Dystonia is characterized by involuntary muscle contractions that cause debilitating twisting movements and postures. Striatal dysfunction has been implicated in many forms of dystonia, including idiopathic dystonias, inherited dystonias and iatrogenic dystonias. The vast majority of neurons in the striatum are GABAergic spiny projection neurons (SPNs). SPNs express either D1 dopamine receptors (D1Rs) or D2 dopamine receptors (D2Rs). D1Rs are expressed on direct pathway SPNs (dSPNs) that project to the GPi to promote movement. D2Rs are expressed on indirect pathway SPNs (iSPNs) that project to the external pallidum (GPe) to inhibit movement. Convergent results from genetic, imaging and physiological studies in patients suggest that abnormalities of both dSPNs and iSPNs contribute to the expression of dystonia. Despite the overwhelming evidence implicating striatal dysfunction in dystonia, the precise nature of the striatal defects that give rise to dystonia are not known. Research focused on understanding striatal dysfunction in dystonia has been stymied by the lack of animal models with dystonic movements that are specifically associated with striatal dysfunction. To overcome this obstacle, we recently generated a knockin mouse model of DOPA-responsive dystonia (DRD). The DRD mouse strain carries the human DRD-causing Q381K mutation in tyrosine hydroxylase (ThDRD; DRD mice). Like the human disorder, DRD mice exhibit dystonic movements that that improve in response to L-DOPA administration. Notably, striatal DA neurotransmission, including abnormal D1R and D2R signaling, plays a central role in the expression of dystonia. Thus, this novel mouse model provides an unparalleled opportunity to understand the molecular mechanisms underlying dSPN and iSPN dysfunction in dystonia.
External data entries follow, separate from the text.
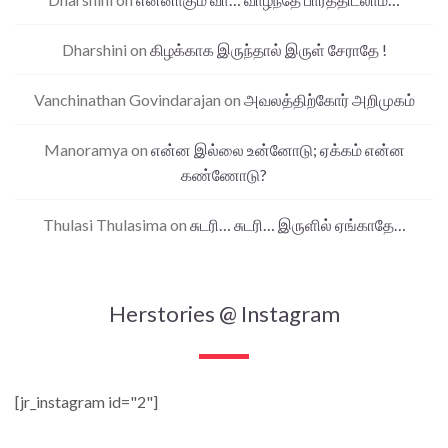
Dharshini
on
கிழக்காக இருந்தால் இருள் சேராதே !
Vanchinathan Govindarajan
on
அவலத்திற்கோர் அறிமுகம்
Manoramya
on
என்ன இல்லை உன்னோடு; ஏக்கம் என்ன
கண்ணோடு?
Thulasi Thulasima
on
சுடரி… சுடரி… இருளில் ஏங்காதே…
Herstories @ Instagram
[jr_instagram id="2"]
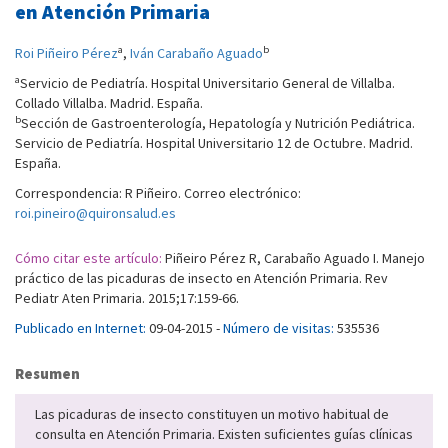
en Atención Primaria
a
b
Roi Piñeiro Pérez
,
Iván Carabaño Aguado
a
Servicio de Pediatría. Hospital Universitario General de Villalba.
Collado Villalba. Madrid. España.
b
Sección de Gastroenterología, Hepatología y Nutrición Pediátrica.
Servicio de Pediatría. Hospital Universitario 12 de Octubre. Madrid.
España.
Correspondencia: R Piñeiro. Correo electrónico:
roi.pineiro@quironsalud.es
Cómo citar este artículo:
Piñeiro Pérez R, Carabaño Aguado I. Manejo
práctico de las picaduras de insecto en Atención Primaria. Rev
Pediatr Aten Primaria. 2015;17:159-66.
Publicado en Internet:
09-04-2015 -
Número de visitas:
535536
Resumen
Las picaduras de insecto constituyen un motivo habitual de
consulta en Atención Primaria. Existen suficientes guías clínicas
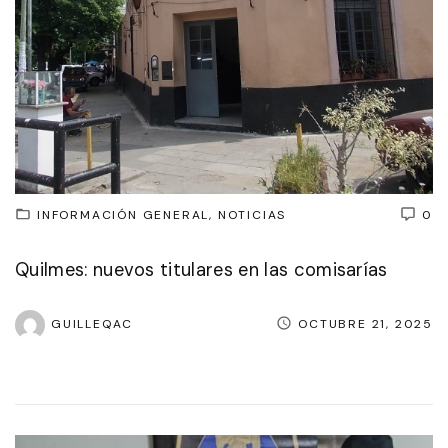
INFORMACIÓN GENERAL
NOTICIAS
0
Quilmes: nuevos titulares en las comisarías
GUILLEQAC
OCTUBRE 21, 2025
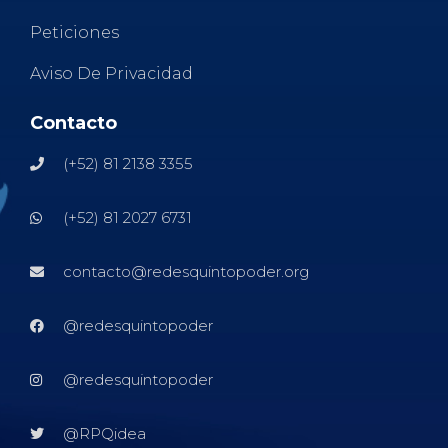
Peticiones
Aviso De Privacidad
Contacto
(+52) 81 2138 3355
(+52) 81 2027 6731
contacto@redesquintopoder.org
@redesquintopoder
@redesquintopoder
@RPQidea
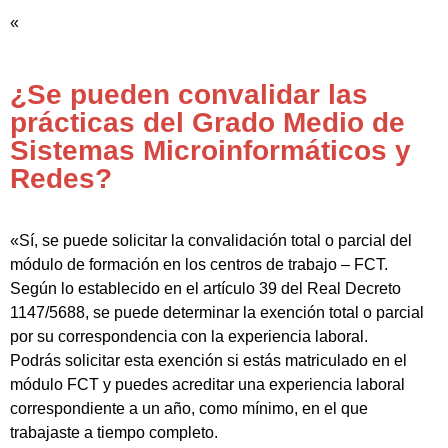
«
¿Se pueden convalidar las
prácticas del Grado Medio de
Sistemas Microinformáticos y
Redes?
«Sí, se puede solicitar la convalidación total o parcial del
módulo de formación en los centros de trabajo – FCT.
Según lo establecido en el artículo 39 del Real Decreto
1147/5688, se puede determinar la exención total o parcial
por su correspondencia con la experiencia laboral.
Podrás solicitar esta exención si estás matriculado en el
módulo FCT y puedes acreditar una experiencia laboral
correspondiente a un año, como mínimo, en el que
trabajaste a tiempo completo.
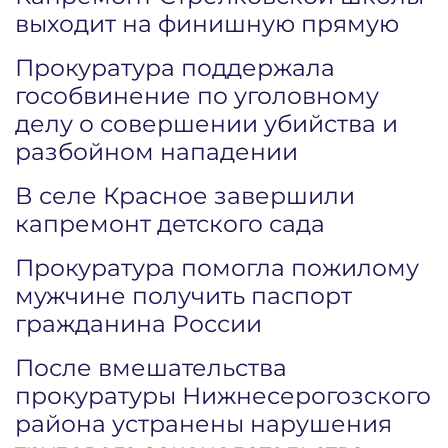
выходит на финишную прямую
Прокуратура поддержала
гособвинение по уголовному
делу о совершении убийства и
разбойном нападении
В селе Красное завершили
капремонт детского сада
Прокуратура помогла пожилому
мужчине получить паспорт
гражданина России
После вмешательства
прокуратуры Нижнесерогозского
района устранены нарушения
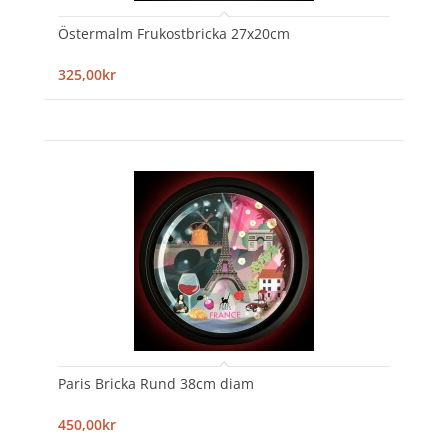
Östermalm Frukostbricka 27x20cm
325,00kr
Paris Bricka Rund 38cm diam
450,00kr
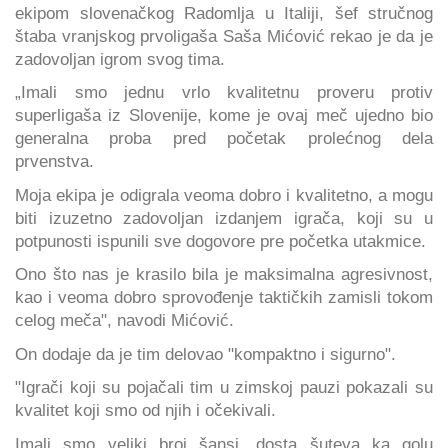
ekipom slovenačkog Radomlja u Italiji, šef stručnog
štaba vranjskog prvoligaša Saša Mićović rekao je da je
zadovoljan igrom svog tima.
„Imali smo jednu vrlo kvalitetnu proveru protiv
superligaša iz Slovenije, kome je ovaj meč ujedno bio
generalna proba pred početak prolećnog dela
prvenstva.
Moja ekipa je odigrala veoma dobro i kvalitetno, a mogu
biti izuzetno zadovoljan izdanjem igrača, koji su u
potpunosti ispunili sve dogovore pre početka utakmice.
Ono što nas je krasilo bila je maksimalna agresivnost,
kao i veoma dobro sprovođenje taktičkih zamisli tokom
celog meča", navodi Mićović.
On dodaje da je tim delovao "kompaktno i sigurno".
"Igrači koji su pojačali tim u zimskoj pauzi pokazali su
kvalitet koji smo od njih i očekivali.
Imali smo veliki broj šansi, dosta šuteva ka golu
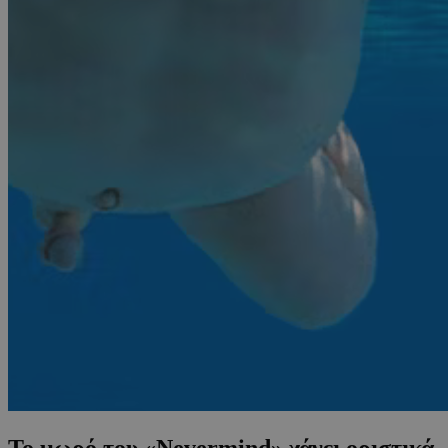
Το μωρό του «Nevermind» χάνει οριστικά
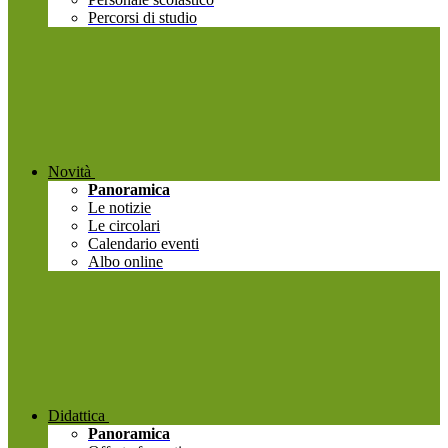
Percorsi di studio
Novità
Panoramica
Le notizie
Le circolari
Calendario eventi
Albo online
Didattica
Panoramica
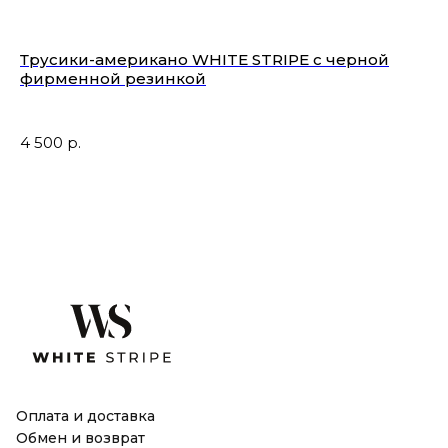
Трусики-американо WHITE STRIPE с черной
Тр
фирменной резинкой
3 
4 500
р.
Оплата и доставка
Обмен и возврат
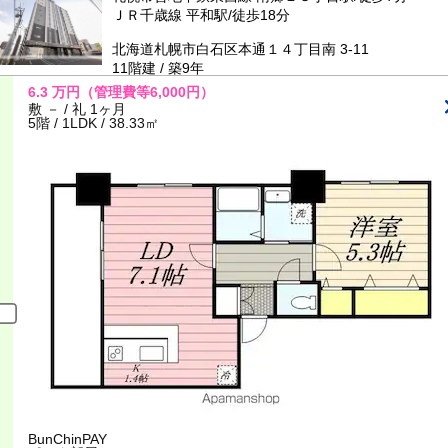
ＪＲ千歳線 平和駅/徒歩18分
北海道札幌市白石区本通１４丁目南 3-11
11階建 / 築9年
6.3
万円
（管理費等6,000円）
敷 － / 礼 1ヶ月
5階 / 1LDK / 38.33㎡
BunChinPAY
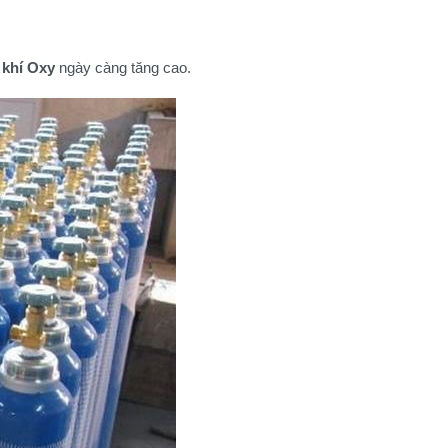
khí Oxy
ngày càng tăng cao.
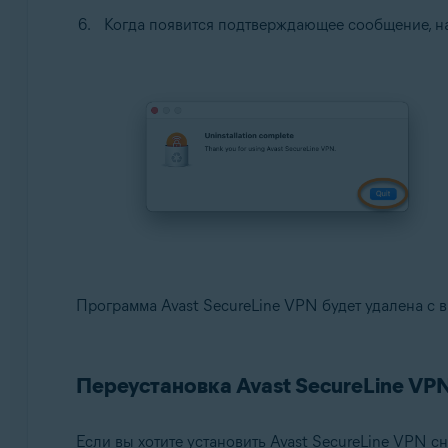
Когда появится подтверждающее сообщение, 
Программа Avast SecureLine VPN будет удалена с 
Переустановка Avast SecureLine VP
Если вы хотите установить Avast SecureLine VPN сн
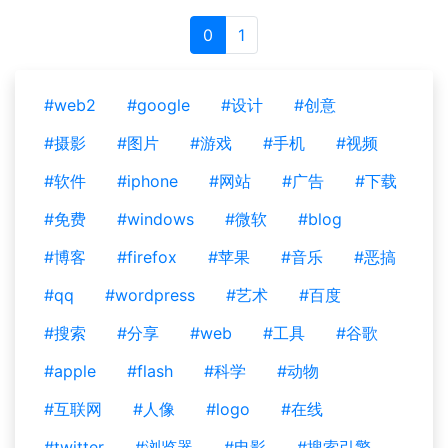
0
1
#web2
#google
#设计
#创意
#摄影
#图片
#游戏
#手机
#视频
#软件
#iphone
#网站
#广告
#下载
#免费
#windows
#微软
#blog
#博客
#firefox
#苹果
#音乐
#恶搞
#qq
#wordpress
#艺术
#百度
#搜索
#分享
#web
#工具
#谷歌
#apple
#flash
#科学
#动物
#互联网
#人像
#logo
#在线
#twitter
#浏览器
#电影
#搜索引擎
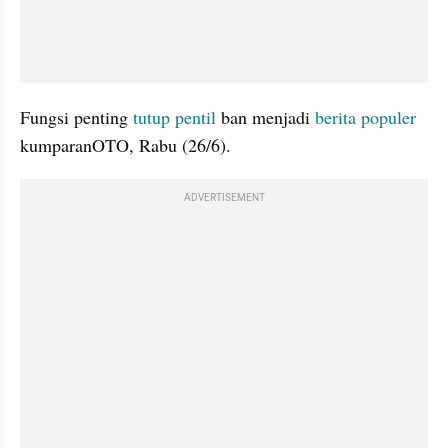
Fungsi penting 
tutup pentil 
ban menjadi 
berita populer 
kumparanOTO, Rabu (26/6).
ADVERTISEMENT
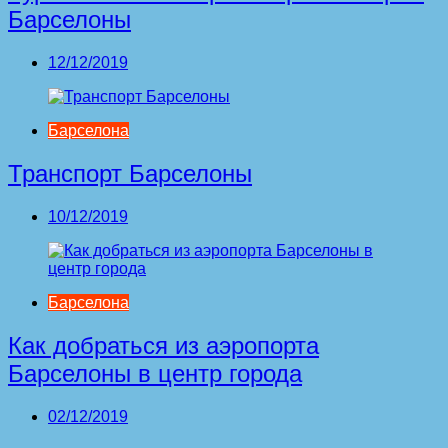
Барселоны
12/12/2019
Барселона
Транспорт Барселоны
10/12/2019
Барселона
Как добраться из аэропорта
Барселоны в центр города
02/12/2019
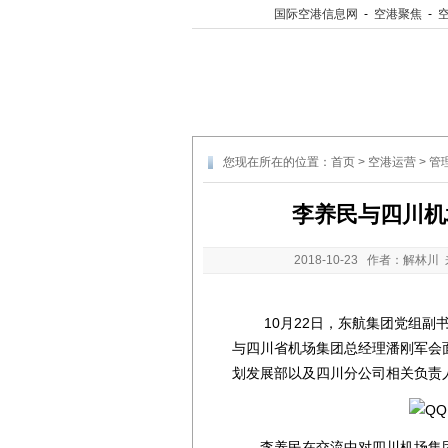
国际空港信息网
-
空港聚焦
-
您现在所在的位置：
首页
>
空港运营
>
管
李养民与四川机
2018-10-23
作者：解林川 
10月22日，东航集团党组副书
与四川省机场集团总经理潘刚军会
划发展部以及四川分公司相关负责
李养民在交流中对四川机场集团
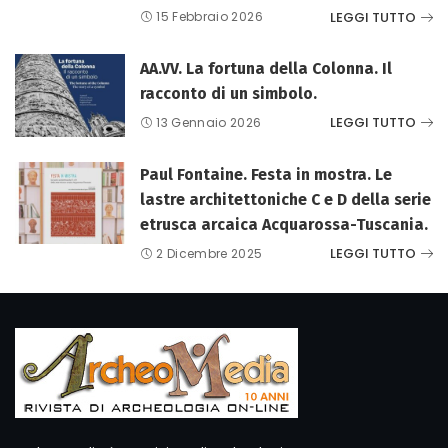
LEGGI TUTTO
15 Febbraio 2026
AA.VV. La fortuna della Colonna. Il
racconto di un simbolo.
LEGGI TUTTO
13 Gennaio 2026
Paul Fontaine. Festa in mostra. Le
lastre architettoniche C e D della serie
etrusca arcaica Acquarossa-Tuscania.
LEGGI TUTTO
2 Dicembre 2025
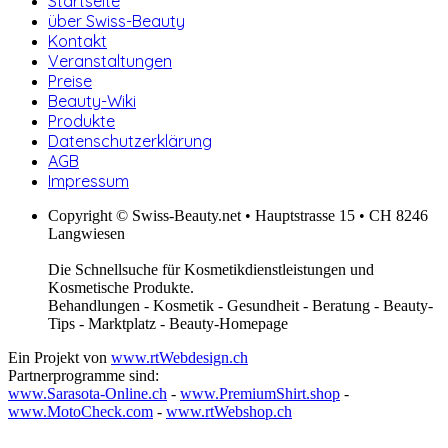
Startseite
über Swiss-Beauty
Kontakt
Veranstaltungen
Preise
Beauty-Wiki
Produkte
Datenschutzerklärung
AGB
Impressum
Copyright © Swiss-Beauty.net • Hauptstrasse 15 • CH 8246
Langwiesen
Die Schnellsuche für Kosmetikdienstleistungen und
Kosmetische Produkte.
Behandlungen - Kosmetik - Gesundheit - Beratung - Beauty-
Tips - Marktplatz - Beauty-Homepage
Ein Projekt von
www.rtWebdesign.ch
Partnerprogramme sind:
www.Sarasota-Online.ch
-
www.PremiumShirt.shop
-
www.MotoCheck.com
-
www.rtWebshop.ch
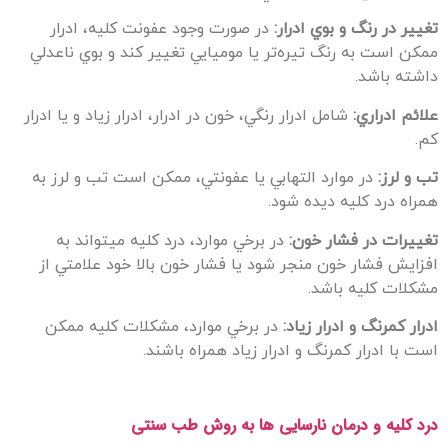
تغيير در رنگ و بوي ادرار:
در صورت وجود عفونت کليه، ادرار
ممکن است به رنگ تيره‌تر يا موميايي تغيير کند و بوي ناعدلي
داشته باشد.
علائم ادراري:
شامل ادرار رنگي، خون در ادرار، ادرار زياد و يا ادرار
کم.
تب و لرز:
در موارد التهابي يا عفونتي، ممکن است تب و لرز به
همراه درد کليه ديده شود.
تغييرات در فشار خون:
در برخي موارد، درد کليه ميتواند به
افزايش فشار خون منجر شود يا فشار خون بالا خود علامتي از
مشکلات کليه باشد.
ادرار کمرنگ و ادرار زياد:
در برخي موارد، مشکلات کليه ممکن
است با ادرار کمرنگ و ادرار زياد همراه باشند.
درد کلیه و درمان نارسایی ها به روش طب سنتی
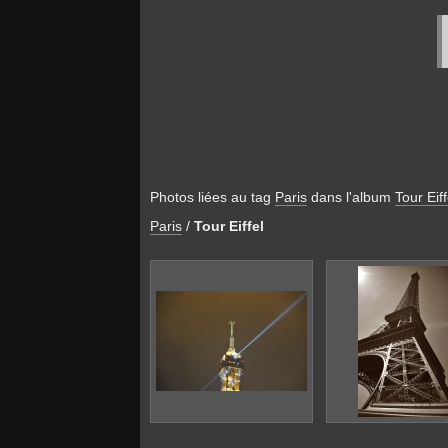
Photos liées au tag
Paris
dans l'album
Tour Eiff
Paris
/
Tour Eiffel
The Specific Aim i s to identify cell-type specific changes in the translatome of dSPNs and iSPNs in DRD mice. In light of how little is known about striatal dysfunction in dystonia, a hypothesis-generating approach that provides a comprehensive account of dSPN and iSPN cell-type specific molecular adaptations is needed to fully decipher the pathogenesis of dystonia. However, a major challenge to understanding cell-type specific molecular changes in dystonia is the complexity of striatal anatomy. Because dSPNs and iSPNs are intermingled throughout the striatum, traditional whole tissue RNA-seq is not useful for delineating cell-type specific abnormalities. Therefore, we will isolate translating ribosomes (Translating Ribosome Affinity Purification (TRAP)) from genetically identified dSPNs and iSPNs in normal and DRD mice to identify abnormally regulated processes and pathways associated with dystonia. This approach will provide unprecedented insight into the cell-type specific molecular abnormalities in dystonia.
Although dystonia is the third most common movement disorder after tremor and Parkinson?s disease, treatments for dystonia are inadequate because the underlying neuronal dysfunction is not well understood. Several lines of evidence implicate basal ganglia pathophysiology in dystonia. Understanding cell-type specific molecular adaptations of neurons within the basal ganglia will provide the foundation critically needed to discover specific neuronal defects that cause dystonia and to discover highly specific targets for the treatment of dystonia.